Поставленная задача 1 –
Воспроизведите без изменений фрагмент текста интервью, начиная со слов «Есть история Рихарда» и заканчивая словами «договор с Гитлером.».

Текст интервью –
---*---

Но, когда я рассказал о своем отказе Борису Ивановичу Куликову, тогдашнему ректору консерватории, он сказал лишь одно: «Ну, я так и думал».
— Караян, как известно, был членом ультранационалистической НСДАП, а когда его уже после войны спросили: как это вы, маэстро, могли быть в такой партии, — он ответил, что в этом нет ничего необычного, полстраны в ней состояло. Какие компромиссы может себе позволить художник-патриот, когда вступает в отношения с государством?
— Тут нет однозначного ответа. Самый яркий пример здесь — Сергей Прокофьев, который посвятил свою кантату «Здравица» Сталину. И текст ее абсолютно связан со Сталиным, но музыка прекрасна! И спустя время мы уже не задумываемся о том, почему он написал, для кого, — уже произведение само за себя говорит.
Есть история Рихарда Штрауса, который руководил всеми музыкальными театрами и филармониями Австрии, а жена у него была еврейка. И когда пришли забирать жену по национальному признаку, то он быстро связался с Гитлером, с которым был до этого знаком, и они договорились о том, что жену не тронут — но Штраусу придется оставить все свои государственные посты. После этого они уехали в деревню, жена практически не выходила со своего участка, а Штраус продолжал писать музыку. Потом была еще одна попытка арестовать жену, но он снова напомнил, что у него договор с Гитлером.
Повторяю, тут простого ответа нет. Но точно знаю, что художнику не обязательно ради карьеры быть членом правящей партии. Я никогда не состоял в партиях и знаю массу коллег, которые тоже не состояли. Но это, впрочем, не дает нам повода не чувствовать своей ответственности перед государством.
— Одно из самых ярких событий Зимнего фестиваля уже состоялось в стенах Государственного музея изобразительных искусств имени Пушкина. Опишу для читателей — вы вместе с «Солистами Москвы» на фоне произведений итальянских мастеров исполняли «Воспоминание о Флоренции» Петра Ильича Чайковского. Это было невероятно красиво. Но, как оказалось, это только прелюдия к главному событию вечера…
— Да, изначально мы должны были сразу перейти к главному, но решили, что будет неправильно, если в этот вечер в музее не прозвучит живая музыка. Я в некотором роде чувствую здесь свою ответственность: великий директор музея Ирина Александровна Антонова при мне уговорила Святослава Теофиловича Рихтера делать легендарные «Декабрьские вечера». Мы же 13 января презентовали здесь проект «Музыка страны от края до края». В чем его суть?
При поддержке Русского географического общества, мы с «Солистами Москвы» побывали в самых отдаленных точках нашей страны. Это остров Итуруп на Сахалине, полуостров Рыбачий в Мурманской области, Куршская коса на Балтике, побережье Камчатки… Причем мы добирались до мест, где никто не живет, вездеходами, вертолетами, морем. Условия были тяжелейшие. И там, на краю света, среди красот, которые даже нельзя описать, мы исполняли Серенаду для струнного оркестра Петра Ильича Чайковского!

---*---

Набор записей –
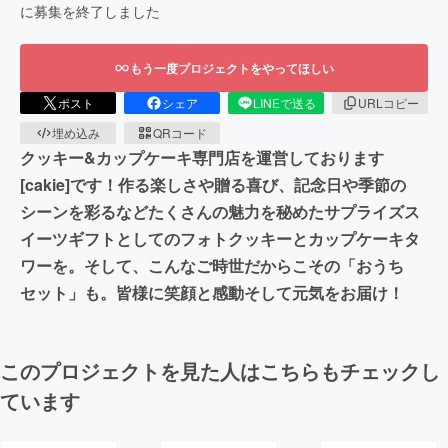
に募集を終了しました
もう一度プロジェクトをやってほしい
ポスト
シェア
LINEで送る
URLコピー
埋め込み
QRコード
クッキー&カップケーキ専門店を運営しております
[cakie]です！作る楽しさや贈る喜び、記念日や季節の
シーンを彩るなどたくさんの魅力を秘めたサプライズス
イーツギフトとしてのフォトクッキーとカップケーキタ
ワーを。そして、こんなご時世だからこその「おうち
セット」も。皆様に笑顔と感動そして元気をお届け！
このプロジェクトを見た人はこちらもチェックし
ています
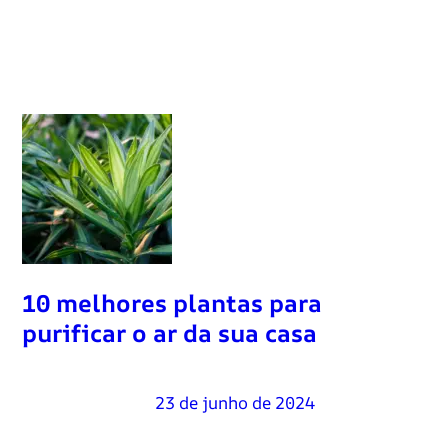
10 melhores plantas para
purificar o ar da sua casa
Renato Oliveira
–
23 de junho de 2024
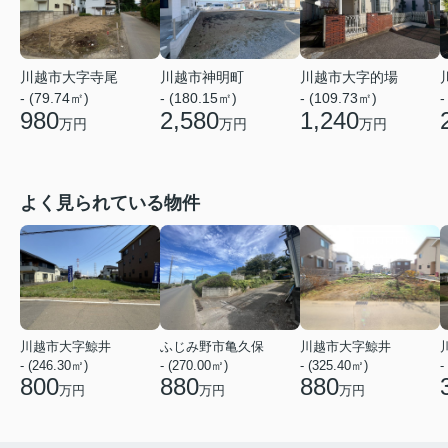
川越市大字寺尾
川越市神明町
川越市大字的場
- (79.74㎡)
- (180.15㎡)
- (109.73㎡)
-
980
2,580
1,240
万円
万円
万円
よく見られている物件
川越市大字鯨井
ふじみ野市亀久保
川越市大字鯨井
- (246.30㎡)
- (270.00㎡)
- (325.40㎡)
-
800
880
880
万円
万円
万円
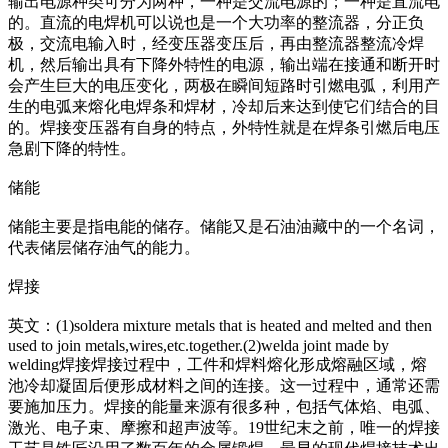
输出电源种类可分为两种，一种是交流电源的；一种是直流电
的。直流的电焊机可以说也是一个大功率的整流器，分正负
极，交流电输入时，经变压器变压后，再由整流器整流冷焊
机，然后输出具有下降外特性的电源，输出端在接通和断开时
会产生巨大的电压变化，两极在瞬间短路时引燃电弧，利用产
生的电弧来熔化电焊条和焊材，冷却后来达到使它们结合的目
的。焊接变压器有自身的特点，外特性就是在焊条引燃后电压
急剧下降的特性。
储能
储能主要是指电能的储存。储能又是石油油藏中的一个名词，
代表储层储存油气的能力。
焊接
英文：(1)soldera mixture me
tals that is heated and melted and then
used to join me
tals,wires,etc.together.(2)welda joint made by
welding焊接焊接过程中，工件和焊料熔化形成熔融区域，熔
池冷却凝固后便形成材料之间的连接。这一过程中，通常还需
要施加压力。焊接的能量来源有很多种，包括气体焰、电弧、
激光、电子束、摩擦和超声波等。19世纪末之前，唯一的焊接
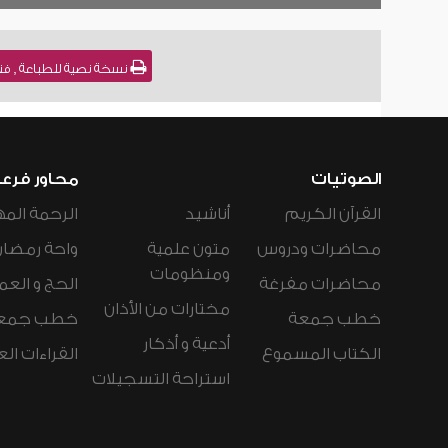
نسخة نصية للطباعة , فتاوى نور على الدرب
الصوتيات
محاور فرع
القرآن الكريم
أناشيد
الرحمة المه
محاضرات ودروس
متون علمية
واحة رمضان
ومنظومات
محاضرات مفرغة
الحج و العم
مختارات من الأذان
خطب جمعة
خطب جمع
أدعية و أذكار
الكتاب المسموع
القراءات ال
استراحة التسجيلات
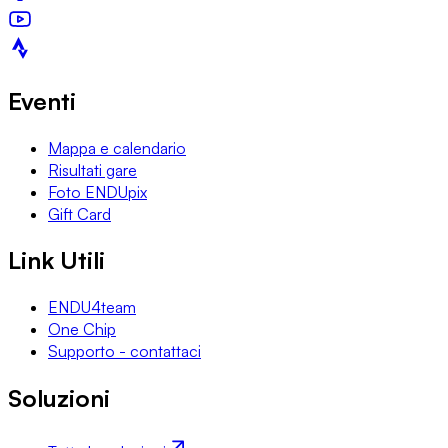
Eventi
Mappa e calendario
Risultati gare
Foto ENDUpix
Gift Card
Link Utili
ENDU4team
One Chip
Supporto - contattaci
Soluzioni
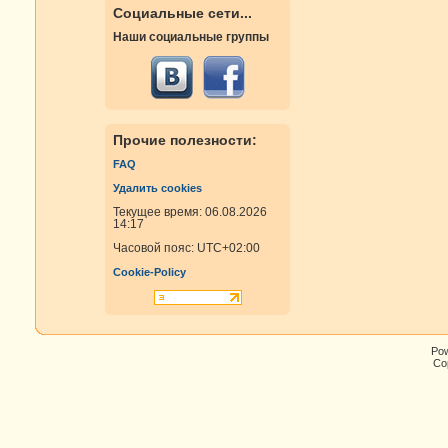
Социальные сети...
Наши социальные группы
Прочие полезности:
FAQ
Удалить cookies
Текущее время: 06.08.2026
14:17
Часовой пояс:
UTC+02:00
Cookie-Policy
Po
Cop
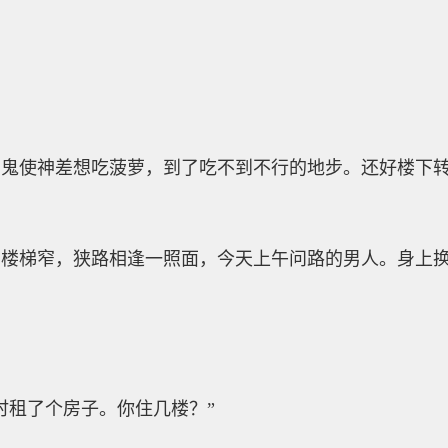
。鬼使神差想吃菠萝，到了吃不到不行的地步。还好楼下
。楼梯窄，狭路相逢一照面，今天上午问路的男人。身上
时租了个房子。你住几楼？”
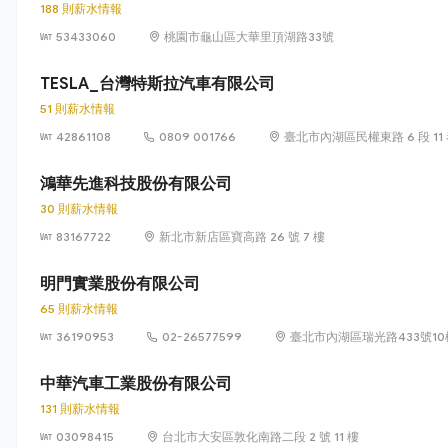
188 則薪水情報
53433060
桃園市龜山區大華里頂湖路33號
TESLA_台灣特斯拉汽車有限公司
51 則薪水情報
42861108
0809 001766
臺北市內湖區民權東路 6 段 11 
鴻華先進科技股份有限公司
30 則薪水情報
83167722
新北市新店區寶高路 26 號 7 樓
明門實業股份有限公司
65 則薪水情報
36190953
02-26577599
臺北市內湖區瑞光路433號10
中華汽車工業股份有限公司
131 則薪水情報
03098415
台北市大安區敦化南路二段 2 號 11 樓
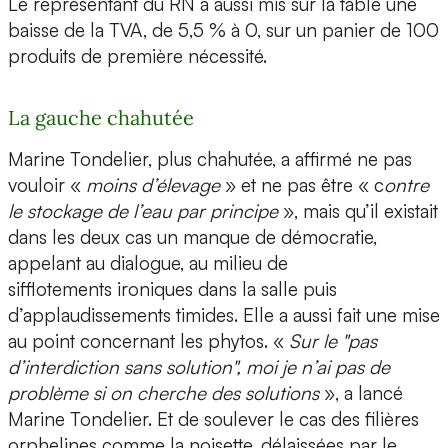
Le représentant du RN a aussi mis sur la table une
baisse de la TVA, de 5,5 % à 0, sur un panier de 100
produits de première nécessité.
La gauche chahutée
Marine Tondelier, plus chahutée, a affirmé ne pas
vouloir «
moins d’élevage
» et ne pas être « c
ontre
le stockage de l’eau par principe
», mais qu’il existait
dans les deux cas un manque de démocratie,
appelant au dialogue, au milieu de
sifflotements ironiques dans la salle puis
d’applaudissements timides. Elle a aussi fait une mise
au point concernant les phytos. «
Sur le "pas
d’interdiction sans solution", moi je n’ai pas de
problème si on cherche des solutions
», a lancé
Marine Tondelier. Et de soulever le cas des filières
orphelines comme la noisette, délaissées par le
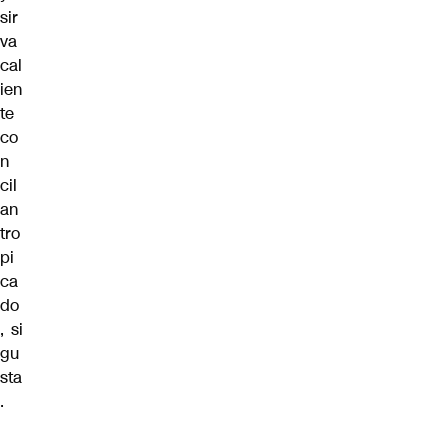
sir
va
cal
ien
te
co
n
cil
an
tro
pi
ca
do
, si
gu
sta
.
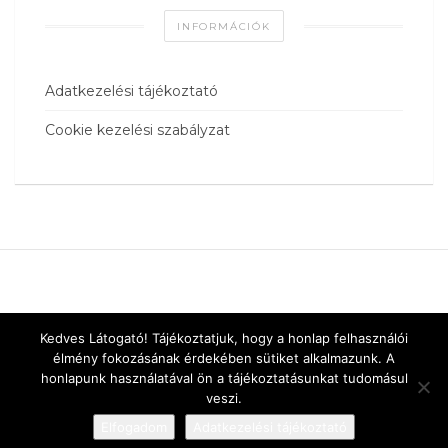
INFORMÁCIÓK
Adatkezelési tájékoztató
Cookie kezelési szabályzat
Kedves Látogató! Tájékoztatjuk, hogy a honlap felhasználói
élmény fokozásának érdekében sütiket alkalmazunk. A
honlapunk használatával ön a tájékoztatásunkat tudomásul
veszi.
Elfogadom
Adatkezelési tájékoztató
Designed by
vnw.hu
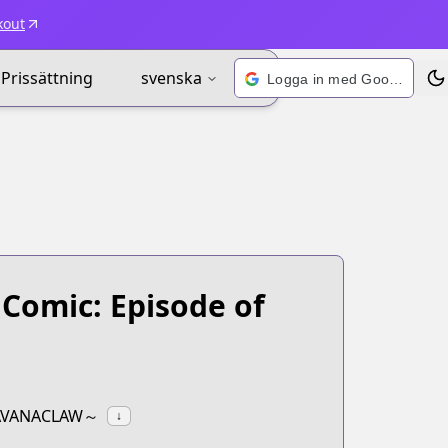
kout
Prissättning
svenska
Logga in med Google
Väx
Comic: Episode of
SAVANACLAW～
↓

---*---

Поставленная задача 2 –
Приведите строки записей от строки со словами «Le représentant du» до конца записей включительно, заменив «chahutée» на «bousculée» и оставив все остальное без изменений. Изображения в ответ не включайте.

Поле ответа 1 –
Есть история Рихарда Штрауса, который руководил всеми музыкальными театрами и филармониями Австрии, а жена у него была еврейка. И когда пришли забирать жену по национальному признаку, то он быстро связался с Гитлером, с которым был до этого знаком, и они договорились о том, что жену не тронут — но Штраусу придется оставить все свои государственные посты. После этого они уехали в деревню, жена практически не выходила со своего участка, а Штраус продолжал писать музыку. Потом была еще одна попытка арестовать жену, но он снова напомнил, что у него договор с Гитлером.

Поле ответа 2 –
Le représentant du RN a aussi mis sur la table une
baisse de la TVA, de 5,5 % à 0, sur un panier de 100
produits de première nécessité.
La gauche bousculée
Marine Tondelier, plus bousculée, a affirmé ne pas
vouloir «
moins d’élevage
» et ne pas être « c
ontre
le stockage de l’eau par principe
», mais qu’il existait
dans les deux cas un manque de démocratie,
appelant au dialogue, au milieu de
sifflotements ironiques dans la salle puis
d’applaudissements timides. Elle a aussi fait une mise
au point concernant les phytos. «
Sur le "pas
d’interdiction sans solution", moi je n’ai pas de
problème si on cherche des solutions
», a lancé
Marine Tondelier. Et de soulever le cas des filières
orphelines comme la noisette, délaissées par le
sir
va
cal
ien
te
co
n
cil
an
tro
pi
ca
do
, si
gu
sta
.
INFORMÁCIÓK
Adatkezelési tájékoztató
Cookie kezelési szabályzat
Kedves Látogató! Tájékoztatjuk, hogy a honlap felhasználói
élmény fokozásának érdekében sütiket alkalmazunk. A
honlapunk használatával ön a tájékoztatásunkat tudomásul
veszi.
Elfogadom
Adatkezelési tájékoztató
Designed by
vnw.hu
kout
Prissättning
svenska
Logga in med Google
Väx
Comic: Episode of
SAVANACLAW～
↓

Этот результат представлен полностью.